Starting with the older modifications, it is modified placement rules, which, in articles 33 and 34 (Title V), recognized the State as the only intermediary between job demand and supply which operated according to the rankings included in numerical lists, while the call by name was allowed in a few and limited cases. A baroque statist approach, unapplied and inefficient, fortunately overwhelmed by European directives. 

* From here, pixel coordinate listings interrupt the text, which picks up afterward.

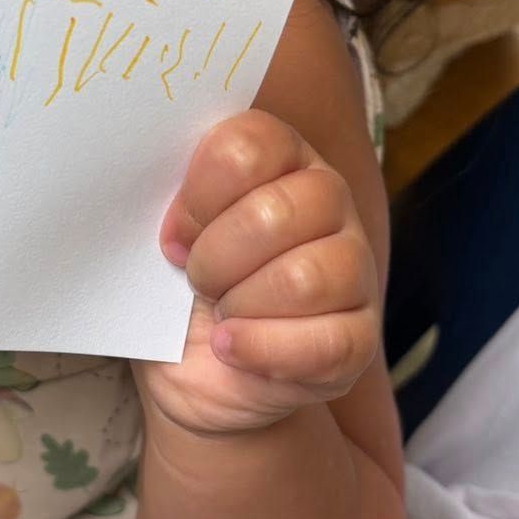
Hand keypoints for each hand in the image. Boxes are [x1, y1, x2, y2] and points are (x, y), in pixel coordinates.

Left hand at [136, 109, 380, 439]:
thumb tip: (158, 195)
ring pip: (304, 278)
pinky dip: (262, 351)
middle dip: (215, 258)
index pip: (251, 145)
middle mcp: (327, 201)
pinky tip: (233, 350)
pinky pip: (325, 343)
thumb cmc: (177, 291)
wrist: (192, 373)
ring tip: (222, 317)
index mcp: (279, 158)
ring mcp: (352, 268)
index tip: (174, 234)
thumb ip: (163, 200)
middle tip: (196, 281)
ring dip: (241, 305)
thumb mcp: (160, 238)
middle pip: (277, 212)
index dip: (200, 195)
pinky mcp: (360, 337)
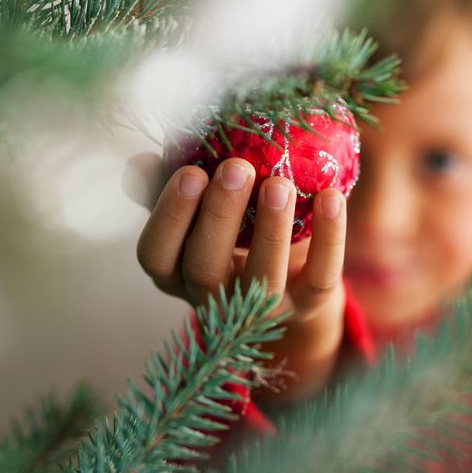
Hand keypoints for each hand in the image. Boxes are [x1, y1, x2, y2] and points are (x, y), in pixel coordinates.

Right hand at [127, 153, 346, 403]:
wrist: (291, 273)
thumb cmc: (232, 227)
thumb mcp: (198, 208)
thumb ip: (168, 184)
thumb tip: (140, 162)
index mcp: (176, 273)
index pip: (156, 255)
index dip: (169, 216)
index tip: (190, 171)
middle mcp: (213, 300)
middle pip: (205, 268)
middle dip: (219, 215)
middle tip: (236, 167)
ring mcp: (261, 311)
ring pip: (262, 279)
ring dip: (270, 229)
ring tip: (280, 183)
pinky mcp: (307, 306)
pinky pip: (319, 278)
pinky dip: (329, 238)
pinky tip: (331, 196)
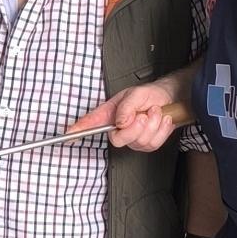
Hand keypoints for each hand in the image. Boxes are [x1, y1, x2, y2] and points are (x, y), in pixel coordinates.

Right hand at [70, 81, 188, 152]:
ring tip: (155, 112)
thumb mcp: (136, 93)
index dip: (79, 129)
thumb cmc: (148, 95)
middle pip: (119, 140)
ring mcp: (132, 138)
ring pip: (140, 142)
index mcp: (110, 114)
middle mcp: (118, 128)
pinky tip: (161, 120)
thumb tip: (120, 122)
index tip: (69, 134)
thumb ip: (127, 107)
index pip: (91, 123)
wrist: (167, 99)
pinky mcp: (146, 144)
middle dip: (136, 128)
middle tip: (144, 114)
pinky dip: (162, 130)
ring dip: (153, 124)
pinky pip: (153, 144)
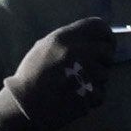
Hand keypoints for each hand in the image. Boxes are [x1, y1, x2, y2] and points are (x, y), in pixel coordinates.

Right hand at [0, 15, 121, 130]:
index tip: (105, 44)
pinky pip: (101, 93)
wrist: (23, 104)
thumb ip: (68, 40)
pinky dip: (91, 98)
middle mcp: (77, 52)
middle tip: (90, 68)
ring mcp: (84, 73)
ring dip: (95, 81)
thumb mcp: (44, 47)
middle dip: (103, 60)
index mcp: (63, 38)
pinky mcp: (88, 95)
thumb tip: (92, 39)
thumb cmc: (32, 75)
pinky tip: (76, 98)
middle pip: (107, 50)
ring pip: (105, 74)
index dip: (105, 35)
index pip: (98, 26)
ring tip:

It was then the turn of the jobs act to change some provisions that have become outdated over time: article 4 (Audiovisual systems) referring to remote controls, challenged by modern technologies; Article 13 (Duties of the worker) making it more flexible ius variandi of the employer to allow for greater mobility of staff in the changing company. Finally, it has changed the article 18 (Reintegration into the workplace) on the subject of the regulation of unjustified dismissals. One could say that this change led to another Thirty Years' War (characterized by strikes, demonstrations, referendums and even some sacrifice of innocent lives).

Today article 18, in its general application, has been largely renewed by law n.92/2012. On the sidelines, dgls n.23 of 2015 introduced a different one regulation of individual dismissal (with some references to collective redundancies) to apply to employees hired from 7 March of that year with an open-ended contract with increasing protection.

Constitutional jurisprudence has already modified an important rule which was the predictability of costs in the event of dismissal deemed unjustified. But the most destabilizing modifications of the law n.300 are derived from the outcome of the abrogative referendums of 1995 concerning article 19 (Constitution of company union representatives) and article 36 (union contributions). After the repeal by referendum, the membership fee collection system it has remained intact in collective bargaining (however through agreements with social security institutions, now incorporated in INPS, it has also been extended to association withholding taxes on pensions).

The changes made to article 19, through the same referendum initiative, remain an unhealed wound and constitute, in the opinion of the writer, a real destabilization of the institutional system envisaged by the Statute. The repealed paragraph referred to the ''associations adhering to the most representative confederations at the national level'': with this provision the ''living law'' had arrived at a real legal system based on the criterion of greater representativeness, as a fact emerging from the actual reality, regardless of the requisites and procedures envisaged by article 39 of the Constitution, a rule that has become obsolete, due to the simple fact that the trade union system has taken a different path from the one envisaged therein. 

The mutilation of Article 19 has opened Pandora's box and produced the multiplication of the number of collective agreements, defined as ''pirates'', but applied at the corporate level. A remedy is being sought for this situation, but it is difficult to find one without applying article 39 of the Constitution, however considered inapplicable to the inter-union order established after the war.